§ Задание
Ответьте по приведенному ниже тексту о Станиславском:
1. В каком городе и в каком году вышло английское издание книги «Моя жизнь в искусстве»?
2. Кому Станиславский продиктовал эту книгу?
3. Где хранится экземпляр «Парадокса» с пометами Станиславского?

Станиславский возвращался в Москву к новой труппе и к новому репертуару[15], успев незадолго до отплытия из Америки увидеть опубликованной свою художественную исповедь — книгу «Моя жизнь в искусстве». За время зарубежных гастролей книга была заказана автору, продиктована им секретарю театра О.С. Бокшанской, переведена на английский язык и напечатана в 1924 году в Бостоне, в издательстве «Little, Brown & Co.». Вскоре по возвращении в Москву Станиславский начал переговоры с издательством «Aca­demia» о подготовке русского издания (в итоге книга вышла два года спус­тя, в 1926-м, в издательстве «Экономическая жизнь» под грифом ГАХН)[16]. Вторая главная книга его жизни — «Работа актера над собой» — создавалась гораздо дольше и мучительнее: Станиславский обдумывал и готовил ее уже больше пятнадцати лет; до публикации оставалось еще почти столько же[17]. 1924 год был годом некоторой паузы, интервала, поворота. Вероятно, ощущение промежутка было общим ощущением времени: не случайно в том же, 1924 году Тынянов именно так назвал одну из лучших своих статей о русской поэзии. Судя по всему, как раз в этот переходный, тревожный, но все же обращенный в будущее момент в руки Станиславскому попало ярославское изда­ние «Парадокса об актере». Можно предположить, что желание пере­читать «Парадокс» (известный ему во французском оригинале) было не только данью памяти чтимого Станиславским Н.Е. Эфроса, но и следствием знакомства с результатами гахновской анкеты, «выросшей» из вопросов, поставленных Дидро. Ответы актеров, вероятно, обсуждались Станиславским с Л.Я. Гуревич, которая как раз в это время помогала ему редактировать рукопись «Моей жизни в искусстве» для русского издания. Экземпляр «Парадокса» с карандашными пометами, сделанными рукой Станиславского, хранится в Музее Московского Художественного театра, где нам и удалось с ним ознакомиться[18].

Сохранённые записи данных
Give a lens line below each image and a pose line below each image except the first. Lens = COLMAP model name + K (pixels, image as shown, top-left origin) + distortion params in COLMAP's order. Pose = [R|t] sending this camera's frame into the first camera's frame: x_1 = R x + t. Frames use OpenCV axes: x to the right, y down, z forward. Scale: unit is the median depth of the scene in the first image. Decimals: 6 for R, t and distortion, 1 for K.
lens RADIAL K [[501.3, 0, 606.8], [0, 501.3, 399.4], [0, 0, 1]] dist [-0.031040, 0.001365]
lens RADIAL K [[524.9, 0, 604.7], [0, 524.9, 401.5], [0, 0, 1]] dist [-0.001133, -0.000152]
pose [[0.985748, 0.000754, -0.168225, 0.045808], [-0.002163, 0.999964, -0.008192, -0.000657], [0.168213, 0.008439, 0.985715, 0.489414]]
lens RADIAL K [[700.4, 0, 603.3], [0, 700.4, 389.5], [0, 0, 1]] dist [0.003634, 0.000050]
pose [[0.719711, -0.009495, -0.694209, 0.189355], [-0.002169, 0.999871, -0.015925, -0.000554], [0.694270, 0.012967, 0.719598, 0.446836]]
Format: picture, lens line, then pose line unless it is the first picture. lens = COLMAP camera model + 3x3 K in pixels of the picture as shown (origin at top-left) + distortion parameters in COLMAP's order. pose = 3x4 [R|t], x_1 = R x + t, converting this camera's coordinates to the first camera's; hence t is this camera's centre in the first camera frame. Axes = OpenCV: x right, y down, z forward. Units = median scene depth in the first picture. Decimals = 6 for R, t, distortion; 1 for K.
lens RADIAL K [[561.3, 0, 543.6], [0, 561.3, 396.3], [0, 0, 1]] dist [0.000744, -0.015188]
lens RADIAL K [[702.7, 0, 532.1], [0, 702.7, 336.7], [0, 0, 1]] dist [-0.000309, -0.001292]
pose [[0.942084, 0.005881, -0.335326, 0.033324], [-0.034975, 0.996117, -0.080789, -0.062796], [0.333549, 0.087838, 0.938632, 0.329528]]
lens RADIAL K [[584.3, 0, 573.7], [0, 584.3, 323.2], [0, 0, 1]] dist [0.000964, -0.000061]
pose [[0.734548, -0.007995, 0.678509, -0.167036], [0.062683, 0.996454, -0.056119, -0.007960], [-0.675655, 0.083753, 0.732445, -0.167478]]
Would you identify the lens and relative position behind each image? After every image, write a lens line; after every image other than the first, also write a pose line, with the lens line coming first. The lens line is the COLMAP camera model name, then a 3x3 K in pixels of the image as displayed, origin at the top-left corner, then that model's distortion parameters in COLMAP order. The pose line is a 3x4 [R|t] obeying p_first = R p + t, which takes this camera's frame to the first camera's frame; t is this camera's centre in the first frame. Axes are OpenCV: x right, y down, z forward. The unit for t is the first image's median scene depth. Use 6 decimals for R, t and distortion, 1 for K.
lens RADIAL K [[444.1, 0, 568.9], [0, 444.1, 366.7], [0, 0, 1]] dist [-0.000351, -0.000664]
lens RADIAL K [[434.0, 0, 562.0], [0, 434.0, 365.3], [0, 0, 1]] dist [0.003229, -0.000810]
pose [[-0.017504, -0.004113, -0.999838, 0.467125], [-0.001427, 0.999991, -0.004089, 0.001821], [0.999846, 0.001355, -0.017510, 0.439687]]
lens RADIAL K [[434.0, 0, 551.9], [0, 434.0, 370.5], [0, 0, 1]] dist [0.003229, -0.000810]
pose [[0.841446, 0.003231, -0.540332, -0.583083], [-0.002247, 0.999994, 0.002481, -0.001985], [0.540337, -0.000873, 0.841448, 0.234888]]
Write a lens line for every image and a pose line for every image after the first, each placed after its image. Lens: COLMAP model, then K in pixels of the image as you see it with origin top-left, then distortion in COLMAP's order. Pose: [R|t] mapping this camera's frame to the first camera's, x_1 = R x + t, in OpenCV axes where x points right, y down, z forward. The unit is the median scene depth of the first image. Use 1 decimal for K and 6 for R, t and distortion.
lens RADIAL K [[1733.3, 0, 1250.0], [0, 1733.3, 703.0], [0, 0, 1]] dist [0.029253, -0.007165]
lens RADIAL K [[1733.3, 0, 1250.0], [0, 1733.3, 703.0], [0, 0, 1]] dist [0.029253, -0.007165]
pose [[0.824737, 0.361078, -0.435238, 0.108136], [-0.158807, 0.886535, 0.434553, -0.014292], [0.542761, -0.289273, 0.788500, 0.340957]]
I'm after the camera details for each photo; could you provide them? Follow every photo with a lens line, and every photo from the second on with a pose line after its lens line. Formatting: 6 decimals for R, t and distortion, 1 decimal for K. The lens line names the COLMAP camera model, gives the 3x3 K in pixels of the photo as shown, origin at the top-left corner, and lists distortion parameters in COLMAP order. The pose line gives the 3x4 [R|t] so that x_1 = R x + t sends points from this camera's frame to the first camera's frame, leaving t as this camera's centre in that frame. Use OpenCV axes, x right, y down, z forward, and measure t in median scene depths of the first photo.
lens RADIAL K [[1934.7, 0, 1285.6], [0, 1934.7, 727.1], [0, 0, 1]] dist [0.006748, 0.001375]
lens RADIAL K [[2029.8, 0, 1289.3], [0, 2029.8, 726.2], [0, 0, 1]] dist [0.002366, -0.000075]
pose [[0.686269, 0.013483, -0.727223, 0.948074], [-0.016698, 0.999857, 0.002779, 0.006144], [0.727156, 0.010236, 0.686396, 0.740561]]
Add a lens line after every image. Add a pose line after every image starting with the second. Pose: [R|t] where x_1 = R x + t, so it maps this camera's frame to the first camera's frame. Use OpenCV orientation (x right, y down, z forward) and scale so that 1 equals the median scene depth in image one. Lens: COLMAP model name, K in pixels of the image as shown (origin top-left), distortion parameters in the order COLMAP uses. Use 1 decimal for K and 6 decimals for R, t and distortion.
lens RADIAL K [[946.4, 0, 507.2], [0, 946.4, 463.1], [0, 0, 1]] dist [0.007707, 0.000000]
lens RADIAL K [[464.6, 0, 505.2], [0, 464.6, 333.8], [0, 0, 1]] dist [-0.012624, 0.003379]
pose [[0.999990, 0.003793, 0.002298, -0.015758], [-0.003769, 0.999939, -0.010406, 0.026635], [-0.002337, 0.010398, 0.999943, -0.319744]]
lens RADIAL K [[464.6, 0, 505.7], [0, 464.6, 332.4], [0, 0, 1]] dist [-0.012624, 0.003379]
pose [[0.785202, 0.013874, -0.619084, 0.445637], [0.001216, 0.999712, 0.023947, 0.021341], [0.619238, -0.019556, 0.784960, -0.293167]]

§ Ваше решение
1. В Бостоне, в 1924 году.
2. Секретарю театра О.С. Бокшанской.
3. В Музее Московского Художественного театра.